JAKARTA, Pembangunan Pembangkit Listrik Tenaga Sampah (PLTSa) dinilai berpotensi menjadi beban keuangan baru bagi PT Perusahaan Listrik Negara (PLN). Hal ini disampaikan Direktur Ekonomi Center of Economic and Law Studies (Celios), Bhima Yudhistira, yang menilai proyek tersebut memiliki rantai pasok rumit dan biaya investasi tinggi.
“Pembelian listrik dari PLTSa swasta menjadi lebih mahal bagi PLN,” ujar Bhima kepada Kontan, Selasa (4/11/2025).
Menurut Bhima, biaya investasi dan pengelolaan sampah yang tidak efisien membuat PLTSa sulit menjadi solusi energi berkelanjutan. Dari sisi hulu, tidak semua jenis sampah dapat diolah menjadi energi. Sementara itu, di sisi hilir, pemilahan sampah justru menambah beban biaya operasional.
Bhima menilai, jika tujuan pemerintah adalah meningkatkan porsi energi terbarukan, maka seharusnya PLN memprioritaskan energi bersih lain seperti panel surya dan pembangkit tenaga air (hidro) yang lebih efisien dan ramah lingkungan.

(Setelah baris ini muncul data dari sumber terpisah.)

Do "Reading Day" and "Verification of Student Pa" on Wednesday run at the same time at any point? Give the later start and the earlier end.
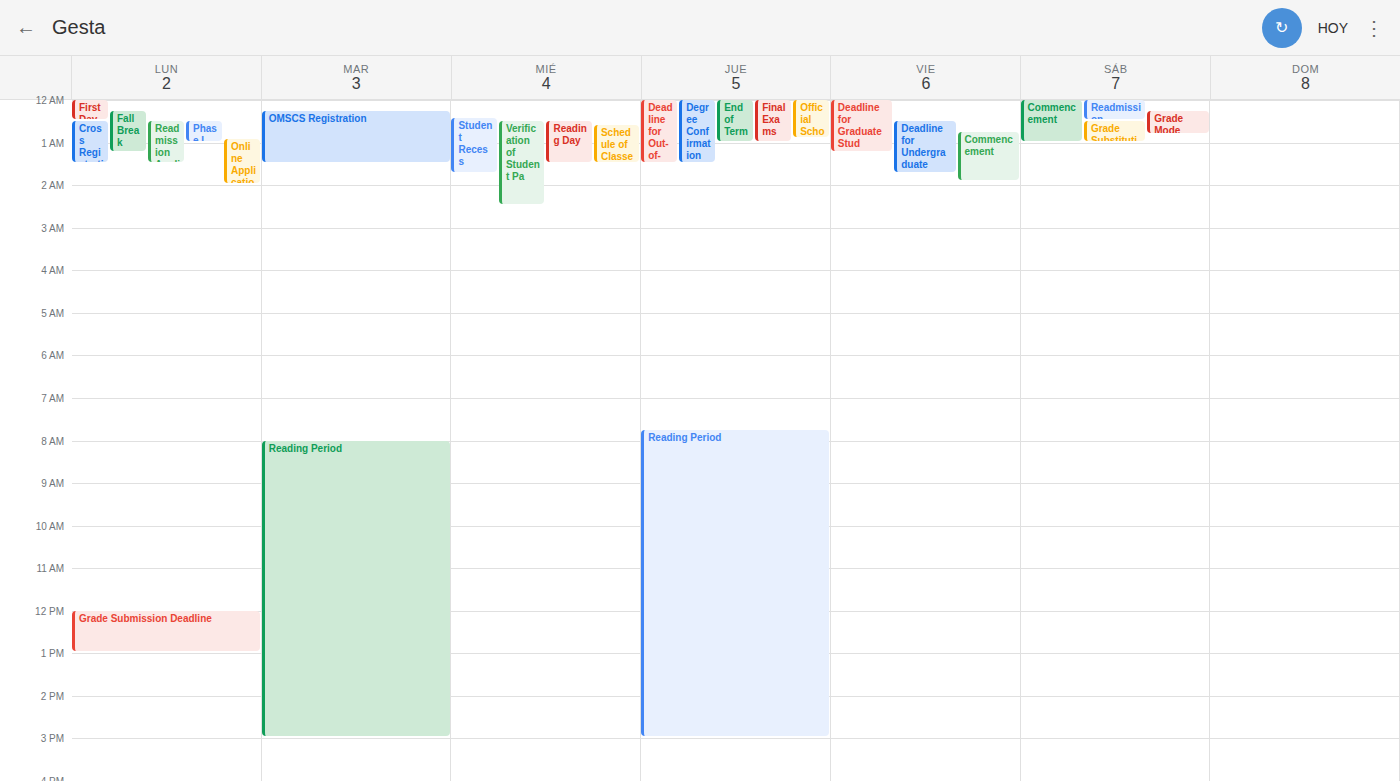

“Panel surya yang dilengkapi battery energy storage bisa menjadi base load. Sementara PLTSa masih menggunakan pembakaran, sehingga tidak sepenuhnya bisa dikategorikan sebagai energi terbarukan,” jelas Bhima.
Menurutnya, teknologi PLTSa di Indonesia saat ini masih bergantung pada proses pembakaran (incineration), yang justru menghasilkan emisi karbon cukup besar.
“Sejumlah studi menunjukkan pembakaran tersebut dapat melepaskan emisi karbon rata-rata 0,54 kilogram CO₂ per kWh,” ungkapnya.
Selain masalah emisi, Bhima juga menyoroti skema pembelian listrik (feed-in tariff) dari PLTSa oleh PLN yang dinilai memberatkan secara finansial. Tarif listrik PLTSa yang lebih mahal dari sumber energi lain membuat subsidi listrik berpotensi terus meningkat.
“Skema feed-in tariff akhirnya menjadi beban bagi PLN karena subsidi listriknya terus ditambah,” kata Bhima.
Sementara itu, pemerintah melalui Badan Pengelola Investasi Daya Anagata Nusantara (BPI Danantara) akan menggelar tender proyek PLTSa di tujuh kota pada 6 November 2025. Proyek ini disebut sebagai bagian dari upaya percepatan pengelolaan sampah nasional sekaligus mendukung target kota bersih bebas sampah.
Sebelumnya, Menteri Koordinator Bidang Perekonomian Airlangga Hartarto juga menyebut bahwa pemerintah menargetkan 33 proyek PLTSa akan dibiayai melalui Patriot Bond, sebuah instrumen pembiayaan hijau untuk infrastruktur lingkungan.
Namun, Celios menilai langkah tersebut perlu dikaji ulang agar tidak membebani keuangan PLN dan tetap sejalan dengan komitmen transisi energi hijau.
Bhima menegaskan, upaya mengurangi ketergantungan pada energi fosil harus dilakukan secara berkelanjutan dan berbasis pada efisiensi.
“Kalau memang ingin memperluas bauran energi hijau, maka fokus sebaiknya ke sumber energi yang benar-benar terbarukan, bukan sekadar pengelolaan sampah,” tutup Bhima.